:: YOUR INSTRUCTIONS ::
Copy every record below word for word, and leave out the pictures.

:: PROVIDED INFORMATION ::
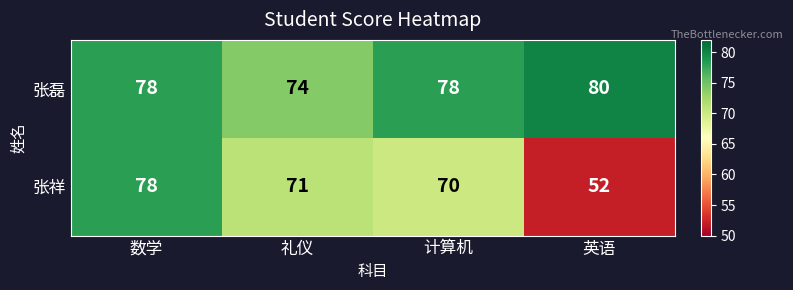

Which series changed the most between 数学 and 英语?

张祥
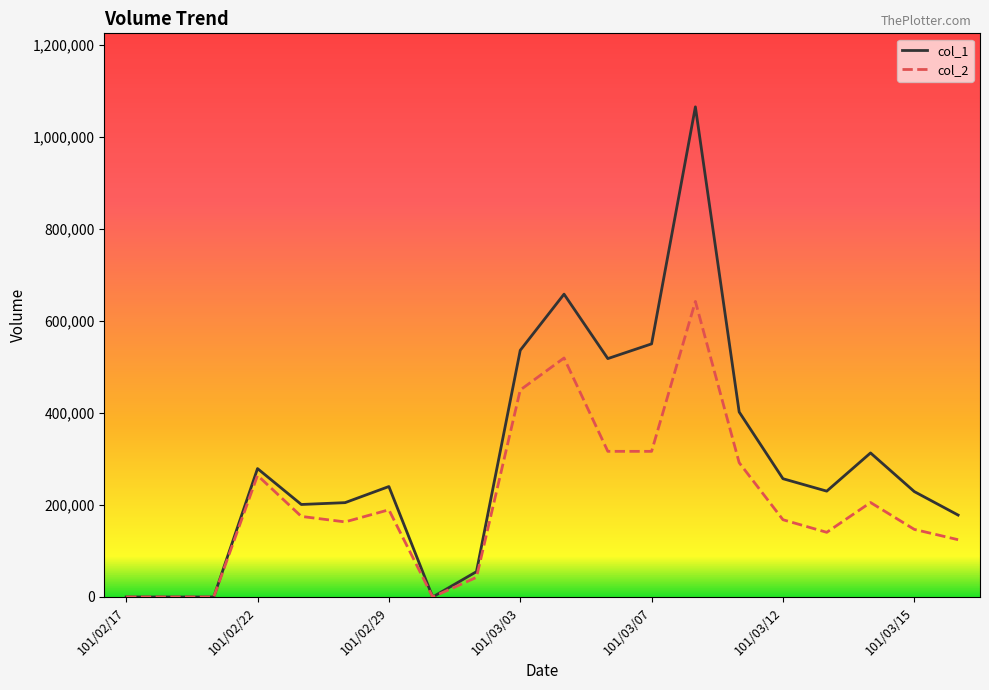

Which series has the largest range (max minus min)?

col_1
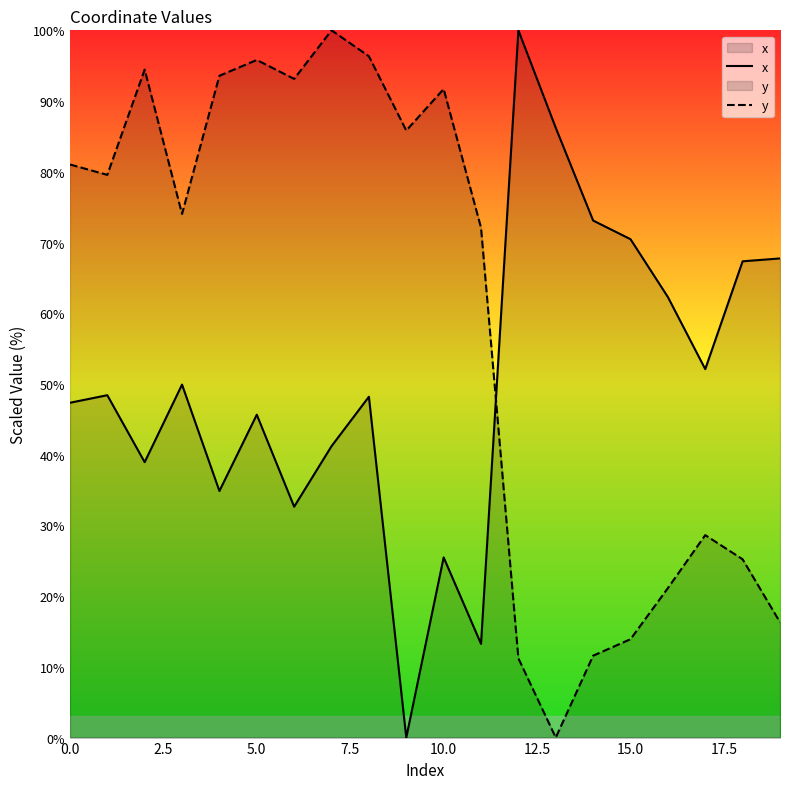

In x, how many points are lower than both neighbors (excluding endpoints)?

6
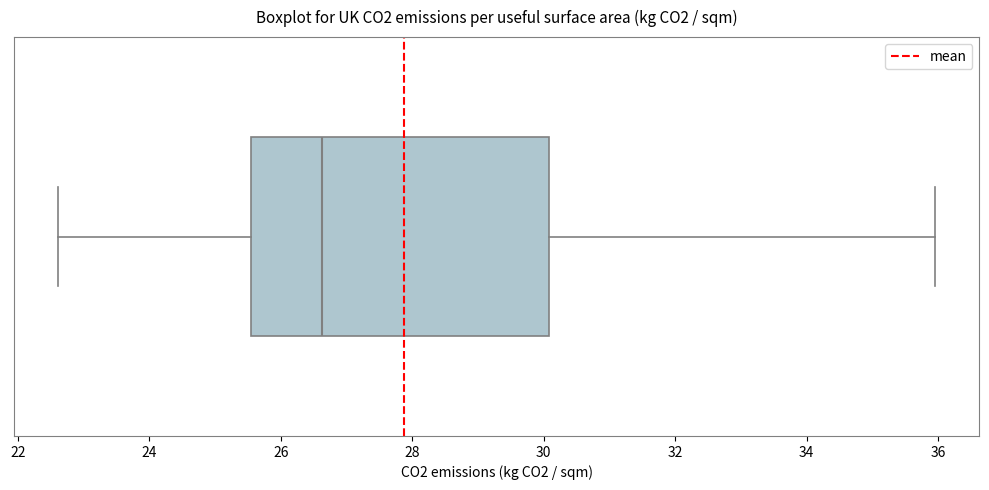

Read this box plot against the x-axis: the position of the median line, the range covered by the box, and the ends of both whiskers. The values are not printed on the chart, so give them approximately, as read against the axis.

median 26.6, box 25.6 to 30.0, whiskers 22.6 to 36.0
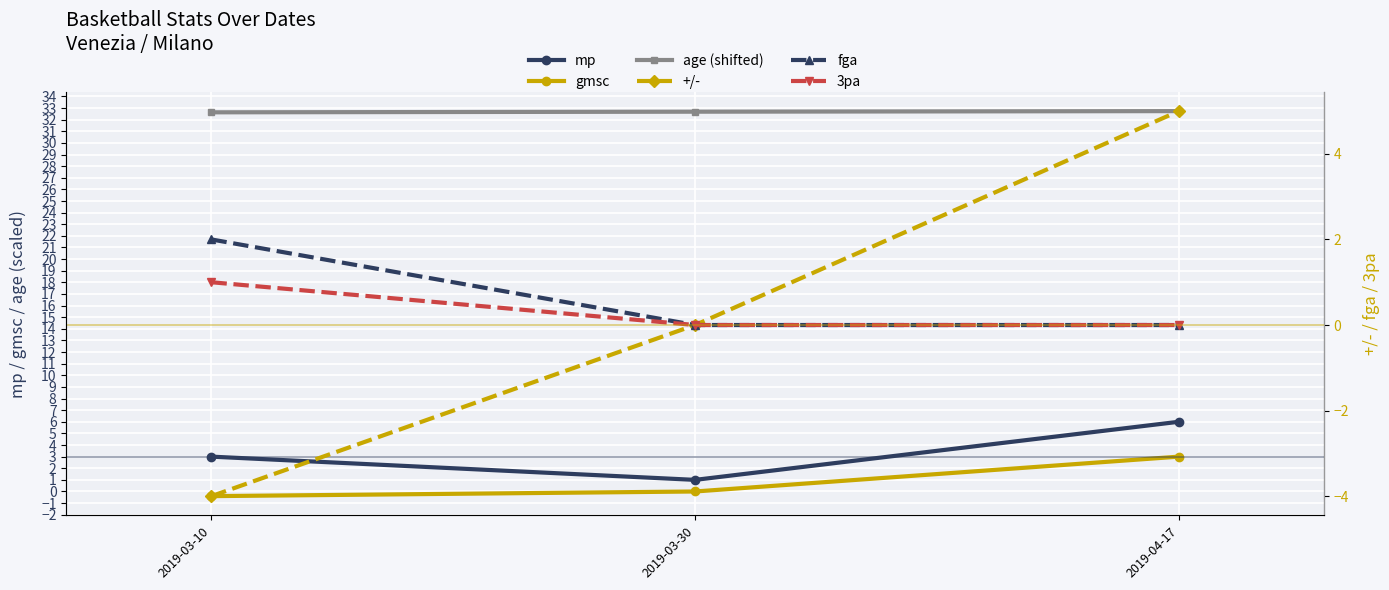

At 2019-03-10, list the series in order from smallest to largest.

+/-, gmsc, 3pa, fga, mp, age (shifted)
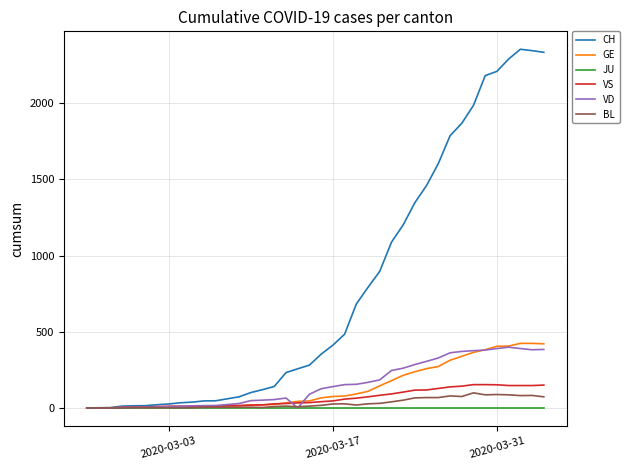

Which series has the largest range (max minus min)?

CH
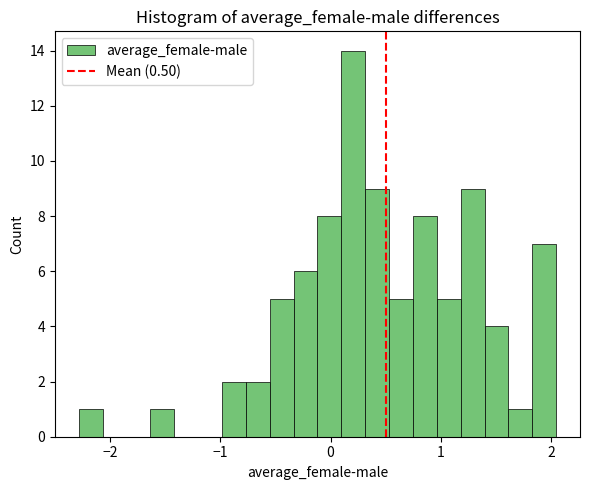

Read against the x-axis, roughly where is the centre of the tallest bar?

0.2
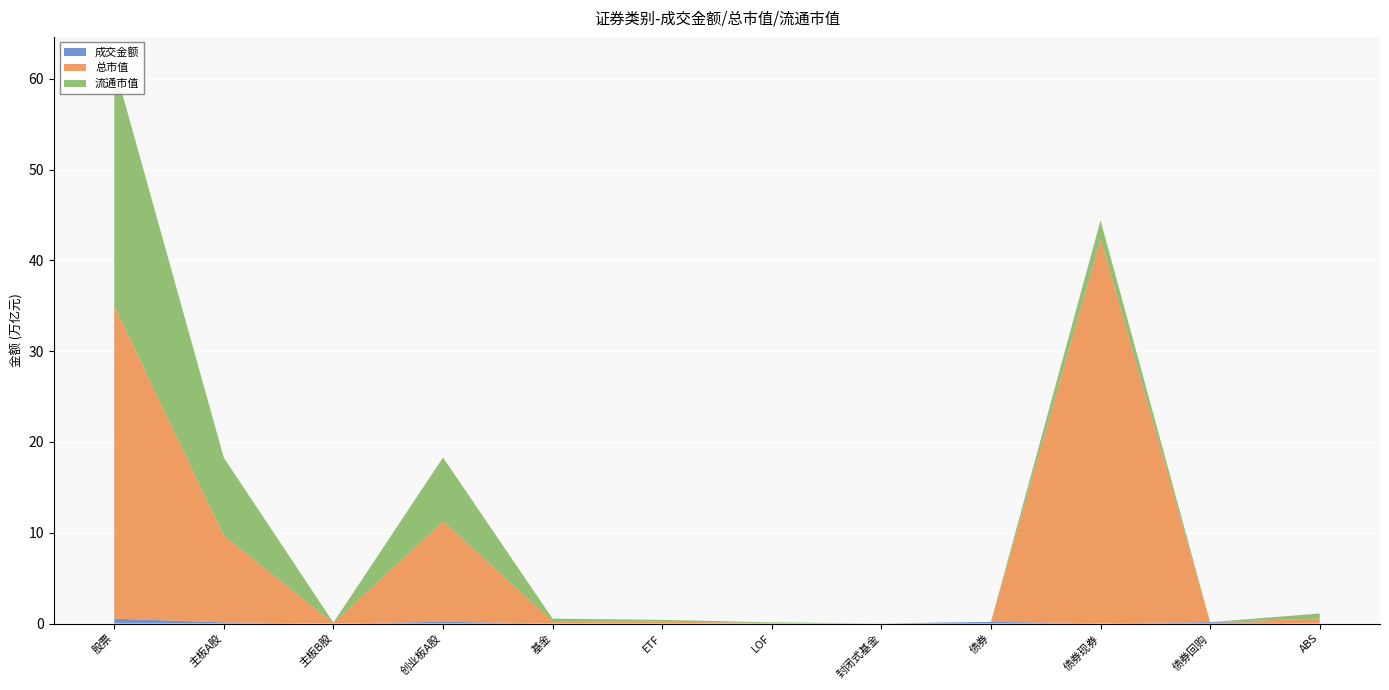

Reading left to right, list all the values displayed in this chart.

成交金额: 股票=536782179732.6	主板A股=122894449379.5	主板B股=93881992.6	创业板A股=190985479831.1	基金=12576545632.0	ETF=11262486470.3	LOF=1312181741.1	封闭式基金=1877420.5	债券=183220629636.3	债券现券=31244930754.3	债券回购=151448924000.0	ABS=526774882.0
总市值: 股票=34461448229577.7	主板A股=9547236126398.1	主板B股=51904971713.5	创业板A股=11073437267751.9	基金=262199139907.6	ETF=196259447465.3	LOF=65184177408.6	封闭式基金=755515033.7	债券=0.0	债券现券=42343386805359.2	债券回购=0.0	ABS=551918833696.1
流通市值: 股票=26554567152330.0	主板A股=8595709482759.3	主板B股=51502173265.6	创业板A股=7027662264405.1	基金=262199139907.6	ETF=196259447465.3	LOF=65184177408.6	封闭式基金=755515033.7	债券=0.0	债券现券=2034192853560.5	债券回购=0.0	ABS=551918833696.1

:: RESULT OF THE EXERCISE ::
Which series changed the most between 数学 and 英语?

张祥

Which series has the largest range (max minus min)?

col_1

In x, how many points are lower than both neighbors (excluding endpoints)?

6

Read this box plot against the x-axis: the position of the median line, the range covered by the box, and the ends of both whiskers. The values are not printed on the chart, so give them approximately, as read against the axis.

median 26.6, box 25.6 to 30.0, whiskers 22.6 to 36.0

At 2019-03-10, list the series in order from smallest to largest.

+/-, gmsc, 3pa, fga, mp, age (shifted)

Which series has the largest range (max minus min)?

CH

Read against the x-axis, roughly where is the centre of the tallest bar?

0.2

Reading left to right, list all the values displayed in this chart.

成交金额: 股票=536782179732.6	主板A股=122894449379.5	主板B股=93881992.6	创业板A股=190985479831.1	基金=12576545632.0	ETF=11262486470.3	LOF=1312181741.1	封闭式基金=1877420.5	债券=183220629636.3	债券现券=31244930754.3	债券回购=151448924000.0	ABS=526774882.0
总市值: 股票=34461448229577.7	主板A股=9547236126398.1	主板B股=51904971713.5	创业板A股=11073437267751.9	基金=262199139907.6	ETF=196259447465.3	LOF=65184177408.6	封闭式基金=755515033.7	债券=0.0	债券现券=42343386805359.2	债券回购=0.0	ABS=551918833696.1
流通市值: 股票=26554567152330.0	主板A股=8595709482759.3	主板B股=51502173265.6	创业板A股=7027662264405.1	基金=262199139907.6	ETF=196259447465.3	LOF=65184177408.6	封闭式基金=755515033.7	债券=0.0	债券现券=2034192853560.5	债券回购=0.0	ABS=551918833696.1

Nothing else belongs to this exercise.